Ralf und Erich saßen im Regionalzug von Nordhausen nach Halle, sie waren beide in Eisleben zugestiegen. Der erste Kurzurlaub nach der Grundausbildung. War normalerweise nicht üblich nach drei Monaten, doch sie hatten Sonderurlaub bekommen, wegen hervorragender Leistungen, hieß es. Doch Ralf wusste, was er zu erledigen hatte.

Da waren die regelmäßigen Gespräche mit seinem Führungsoffizier, diesem väterlichen Freund, diese Person, die er so vermisst hatte in seiner Kindheit und Jugend, den er so gerne eingetauscht hätte gegen sein prügelndes und saufendes Erzeugerarschloch.

Aber diesmal ging es, sein Vater und er, sie hatten sich beide zusammengerissen.
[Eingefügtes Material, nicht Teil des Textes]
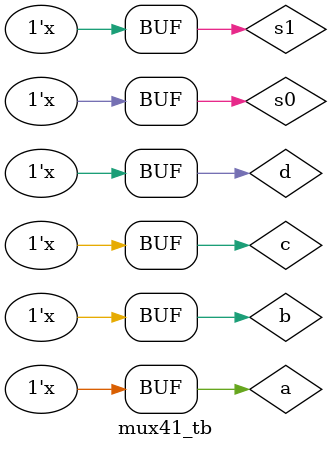
<source format=v>
`timescale 1ns / 1ps


module mux41_tb;
reg a,b,c,d,s1,s0;
wire o;
mux41 u_mux41(
.a(a), .b(b), .c(c), .d(d), .s1(s1), .s0(s0), .o(o)
);
initial begin
    a=1'b0;
    b=1'b0;
    c=1'b0;
    d=1'b0;     
    s1=1'b0;
    s0=1'b0;     
end
always @(a or b or c or d)begin
    a <= #80 ~a;
    b <= #40 ~b;
    c <= #20 ~c;
    d <= #10 ~d;   
 end 
 always @(s1 or s0)begin
     s1 <= #30 ~s1;
     s0 <= #15 ~s0;

  end
endmodule

</source>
Außerdem war er ja wegen etwas ganz anderem hier. Er hätte auch bei Erich übernachten können, dessen Eltern hätten nichts dagegen gehabt.

Er musste jedoch mit Regina sprechen, die bei seinen Eltern um die Ecke wohnte. Sie musste sich von ihrer Familie lossagen und in die Partei eintreten, so die klare Ansage seines Betreuers, eine Freundin, die mit ihrer Familie einen Ausreiseantrag gestellt hatte, und seine Ausbildung beim Wachregiment, das passte nicht zusammen.

Nachdem Regina wieder geweint und um Bedenkzeit gebeten hatte, wie auch schon in den Briefen, die sie vorher ausgetauscht hatten, war Ralf ganz einfach aufgestanden.

„Es ist Schluss“, hatte er gesagt und war gegangen.

Jetzt, wo er im Zug saß und darüber nachdachte, war er stolz auf sich. Er sah aus dem Fenster. „Der Glaube an unsere Sache macht uns stark“, hatte sein Führungsoffizier immer gesagt. So stark wie jetzt hatte er noch nie gespürt, dass dieser recht damit hatte.

Morgen hatten sie nun ihren ersten praktischen Einsatz, morgen früh bekamen sie den Einsatzbefehl. Er schaute stolz an seiner Uniform herunter, besonders auf den Streifen am linken Ärmel mit der Aufschrift „Wachregiment Felix Dzierzynski“, und rückte seine Mütze zurecht.

Spät am Nachmittag kam der Zug in Berlin an, und Ralf und Erich meldeten sich pünktlich in der Kaserne zurück.

„Du sollst dich bei deinem Führungsoffizier melden, wenn du zurück bist“, meinte Jens, als Ralf die Stube betrat.

„Okay, hat er vielleicht gesagt, warum?“, fragte Ralf nach.

„Nein, keine Ahnung“, erwiderte Jens und nahm sein Buch wieder in die Hand, das er kurz zuvor für einen Moment zur Seite gelegt hatte.

„Nun, hast du alles erledigt, was zu erledigen war?“ fragte sein Führungsoffizier.

„Jawohl, Genosse Offizier“, antwortete Ralf beflissen.